• [Quoted passage]
4.2.1. Glue Code Overview

The OpenFAST glue code is the software layer that connects individual physics modules (ElastoDyn, AeroDyn, HydroDyn, ServoDyn, etc.) into a coupled simulation. It lives primarily in modules/openfast-library/src/ and relies on the ModVar module in modules/nwtc-library/src/ModVar.f90 for an abstract description of every variable exchanged between modules.

High-level responsibilities include:

  • Initialising each module and registering its variables with the glue code

  • Managing multi-rate sub-stepping (modules whose time step is a divisor of the global time step)

  • Mapping outputs of one module to inputs of another (motion meshes, load meshes, and scalar variables)

  • Running the time-stepping loop under either loose coupling or tight generalized-alpha coupling

  • Linearising the assembled system to produce state-space matrices

4.2.1.1. Source files

File

Purpose

FAST_Subs.f90

Top-level initialisation: reads input file, calls each module’s _Init, and calls MV_AddModule to register every module with the glue code.

FAST_ModGlue.f90

Combines per-module variable descriptions into a monolithic ModGlueType structure via ModGlue_CombineModules; performs linearization (ModGlue_Linearize_OP) and steady-state trimming (ModGlue_CalcSteady).

FAST_Solver.f90

Implements the generalized-alpha tight-coupling solver (FAST_SolverStep), the input-output convergence loop (FAST_CalcOutputsAndSolveForInputs), and Jacobian assembly.

• [What is needed] Quote everything from "FAST_ModGlue.f90" down to "and Jacobian assembly." in the OpenFAST glue code overview, word for word. The data that follows comes from a different source than the text above.

• [Dataset]

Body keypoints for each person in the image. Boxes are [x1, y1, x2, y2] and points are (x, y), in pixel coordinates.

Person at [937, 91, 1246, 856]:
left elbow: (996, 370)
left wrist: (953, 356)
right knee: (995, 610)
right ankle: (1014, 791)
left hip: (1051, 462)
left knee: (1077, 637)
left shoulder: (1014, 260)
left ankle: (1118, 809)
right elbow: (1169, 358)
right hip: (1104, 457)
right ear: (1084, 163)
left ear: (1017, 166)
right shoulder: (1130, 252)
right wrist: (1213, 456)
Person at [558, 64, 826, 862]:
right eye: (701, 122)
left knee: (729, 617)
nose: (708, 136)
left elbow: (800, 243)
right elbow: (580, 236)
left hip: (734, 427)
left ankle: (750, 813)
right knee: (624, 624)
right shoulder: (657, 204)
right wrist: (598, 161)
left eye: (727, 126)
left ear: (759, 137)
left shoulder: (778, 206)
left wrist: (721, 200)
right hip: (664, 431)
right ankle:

• [Reply]
FAST_ModGlue.f90

Combines per-module variable descriptions into a monolithic ModGlueType structure via ModGlue_CombineModules; performs linearization (ModGlue_Linearize_OP) and steady-state trimming (ModGlue_CalcSteady).

FAST_Solver.f90

Implements the generalized-alpha tight-coupling solver (FAST_SolverStep), the input-output convergence loop (FAST_CalcOutputsAndSolveForInputs), and Jacobian assembly.